Sidon — ONNX (speech restoration / dereverberation)

Cross-platform speech restoration (denoise + dereverberation + bandwidth restoration) exported to ONNX, for ONNX Runtime on Linux / Windows / Android / macOS. Turns a noisy/reverberant clip into studio-quality 48 kHz speech — ideal for cleaning a voice-cloning reference before TTS (it preserves speaker identity).

Two-stage pipeline:

16 kHz audio → [w2v-BERT log-mel front-end] → predictor (w2v-BERT 2.0, 8 layers)
            → cleansed features [1, T, 1024] → DAC decoder → 48 kHz audio

Variants

variant	precision	size	parity vs FP32	RTF (CPU)
int8	weight-only int8, per-channel (activations FP)	286 MB	cos 0.96, speaker 0.791 ≈ FP32 0.795	~4×
fp16	FP16 (attention kept FP32)	470 MB	cos 0.999, SI-SDR 28 dB (near-lossless)	~4.2×
fp32	FP32	939 MB	bit-exact	~4.6×

Total 246 M params (predictor 193.6 M + DAC vocoder 52.4 M). Output 48 kHz. FP16 uses ORT's transformer-aware converter (attention stays FP32).

int8 is weight-only, per-channel (weights stored int8 + DequantizeLinear; activations stay FP) — predictor 186 MB + FP16 vocoder. This preserves quality (waveform cos 0.96, speaker 0.791 ≈ FP32's 0.795). The key is to never quantize activations on this SSL encoder: activation-quantizing int8 (dynamic / static QDQ), and uniform-per-tensor / 4-bit weight quant, all corrupt it (cos 0.26–0.59) because the CNN/attention activations have outliers the DAC vocoder amplifies. (ORT has no native palette/LUT op; a Gather-codebook can reproduce CoreML's exact k-means weights but ORT constant-folds it to dense at load → disk-only, and per-tensor k-means scored 0.76 here — worse than per-channel int8, so it isn't worth it.)

#### Short exercise 1
Translate this sentence from the Sidon ONNX page into Spanish: "FP16 uses ORT's transformer-aware converter (attention stays FP32)."
The Sidon ONNX page has no connection to the rows after it.

Saved data entries:
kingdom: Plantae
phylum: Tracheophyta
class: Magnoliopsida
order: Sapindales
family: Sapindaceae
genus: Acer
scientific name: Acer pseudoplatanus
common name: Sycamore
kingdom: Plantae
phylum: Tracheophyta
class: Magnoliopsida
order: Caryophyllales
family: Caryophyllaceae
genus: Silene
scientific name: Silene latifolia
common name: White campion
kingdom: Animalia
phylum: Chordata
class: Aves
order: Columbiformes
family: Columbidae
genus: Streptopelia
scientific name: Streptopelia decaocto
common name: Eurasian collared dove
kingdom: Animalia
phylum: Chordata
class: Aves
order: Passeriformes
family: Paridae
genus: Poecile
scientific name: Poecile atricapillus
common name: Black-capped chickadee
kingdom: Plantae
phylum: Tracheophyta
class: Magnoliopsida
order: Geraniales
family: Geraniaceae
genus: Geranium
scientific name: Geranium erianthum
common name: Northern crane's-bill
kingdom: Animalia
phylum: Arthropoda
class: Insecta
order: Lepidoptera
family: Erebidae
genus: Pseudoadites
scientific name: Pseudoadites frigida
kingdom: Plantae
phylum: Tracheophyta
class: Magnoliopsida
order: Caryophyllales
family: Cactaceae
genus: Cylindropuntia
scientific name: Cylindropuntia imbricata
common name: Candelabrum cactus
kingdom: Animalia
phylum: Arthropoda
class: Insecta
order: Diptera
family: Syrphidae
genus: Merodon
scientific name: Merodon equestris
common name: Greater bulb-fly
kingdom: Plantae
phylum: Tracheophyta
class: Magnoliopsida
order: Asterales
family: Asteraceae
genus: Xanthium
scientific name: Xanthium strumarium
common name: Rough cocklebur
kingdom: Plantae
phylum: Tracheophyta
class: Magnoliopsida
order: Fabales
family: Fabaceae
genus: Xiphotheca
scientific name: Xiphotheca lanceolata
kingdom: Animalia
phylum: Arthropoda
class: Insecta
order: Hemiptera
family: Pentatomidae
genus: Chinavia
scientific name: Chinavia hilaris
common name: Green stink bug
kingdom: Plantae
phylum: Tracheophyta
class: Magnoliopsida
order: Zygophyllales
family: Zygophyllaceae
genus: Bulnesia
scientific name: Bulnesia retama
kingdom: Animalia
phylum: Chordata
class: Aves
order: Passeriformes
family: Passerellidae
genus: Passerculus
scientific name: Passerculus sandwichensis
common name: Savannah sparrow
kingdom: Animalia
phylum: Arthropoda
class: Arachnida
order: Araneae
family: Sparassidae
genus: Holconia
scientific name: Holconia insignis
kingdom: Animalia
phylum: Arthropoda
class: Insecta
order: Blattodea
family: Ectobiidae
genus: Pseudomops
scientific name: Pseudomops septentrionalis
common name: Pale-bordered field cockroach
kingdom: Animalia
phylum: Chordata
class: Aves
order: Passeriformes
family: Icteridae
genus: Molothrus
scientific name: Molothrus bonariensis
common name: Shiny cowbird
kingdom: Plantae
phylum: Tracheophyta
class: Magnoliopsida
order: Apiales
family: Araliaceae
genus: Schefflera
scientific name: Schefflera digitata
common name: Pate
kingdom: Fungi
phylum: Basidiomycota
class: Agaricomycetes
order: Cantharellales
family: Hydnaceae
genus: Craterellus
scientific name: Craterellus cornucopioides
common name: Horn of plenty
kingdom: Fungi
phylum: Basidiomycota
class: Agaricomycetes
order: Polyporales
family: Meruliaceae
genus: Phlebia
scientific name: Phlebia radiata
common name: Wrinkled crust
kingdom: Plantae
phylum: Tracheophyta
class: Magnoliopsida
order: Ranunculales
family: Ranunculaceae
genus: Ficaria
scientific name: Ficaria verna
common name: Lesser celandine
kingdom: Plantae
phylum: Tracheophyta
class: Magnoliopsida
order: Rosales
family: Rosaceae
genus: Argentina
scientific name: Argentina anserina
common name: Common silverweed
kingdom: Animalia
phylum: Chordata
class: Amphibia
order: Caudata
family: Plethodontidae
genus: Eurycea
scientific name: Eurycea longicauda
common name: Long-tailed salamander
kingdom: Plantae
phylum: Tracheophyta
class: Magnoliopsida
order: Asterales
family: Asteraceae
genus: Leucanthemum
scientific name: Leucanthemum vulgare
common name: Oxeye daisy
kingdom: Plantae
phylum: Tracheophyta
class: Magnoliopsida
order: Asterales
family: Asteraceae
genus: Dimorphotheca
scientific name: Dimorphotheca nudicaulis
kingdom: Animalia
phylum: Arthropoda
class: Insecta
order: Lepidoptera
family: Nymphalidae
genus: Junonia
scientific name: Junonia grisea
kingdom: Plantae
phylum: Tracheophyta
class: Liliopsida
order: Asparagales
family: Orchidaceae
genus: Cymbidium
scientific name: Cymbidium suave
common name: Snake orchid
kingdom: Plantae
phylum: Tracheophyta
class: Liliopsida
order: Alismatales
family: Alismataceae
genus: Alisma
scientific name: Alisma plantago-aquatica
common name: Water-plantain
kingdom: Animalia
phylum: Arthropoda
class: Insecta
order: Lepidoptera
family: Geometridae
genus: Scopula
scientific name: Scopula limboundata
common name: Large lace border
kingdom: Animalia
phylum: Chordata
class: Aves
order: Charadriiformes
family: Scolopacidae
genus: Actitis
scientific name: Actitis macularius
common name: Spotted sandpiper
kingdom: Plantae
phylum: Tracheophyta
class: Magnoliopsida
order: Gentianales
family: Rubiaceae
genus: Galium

#### Short exercise 2
Convert the rows, from the very start of the rows down to the line containing "order: Geraniales", into a numbered list, skipping any blank lines.

#### Written answer 1
FP16 utiliza el convertidor de ORT adaptado a transformadores (la atención se mantiene en FP32).

#### Written answer 2
1. kingdom: Plantae
2. phylum: Tracheophyta
3. class: Magnoliopsida
4. order: Sapindales
5. family: Sapindaceae
6. genus: Acer
7. scientific name: Acer pseudoplatanus
8. common name: Sycamore
9. kingdom: Plantae
10. phylum: Tracheophyta
11. class: Magnoliopsida
12. order: Caryophyllales
13. family: Caryophyllaceae
14. genus: Silene
15. scientific name: Silene latifolia
16. common name: White campion
17. kingdom: Animalia
18. phylum: Chordata
19. class: Aves
20. order: Columbiformes
21. family: Columbidae
22. genus: Streptopelia
23. scientific name: Streptopelia decaocto
24. common name: Eurasian collared dove
25. kingdom: Animalia
26. phylum: Chordata
27. class: Aves
28. order: Passeriformes
29. family: Paridae
30. genus: Poecile
31. scientific name: Poecile atricapillus
32. common name: Black-capped chickadee
33. kingdom: Plantae
34. phylum: Tracheophyta
35. class: Magnoliopsida
36. order: Geraniales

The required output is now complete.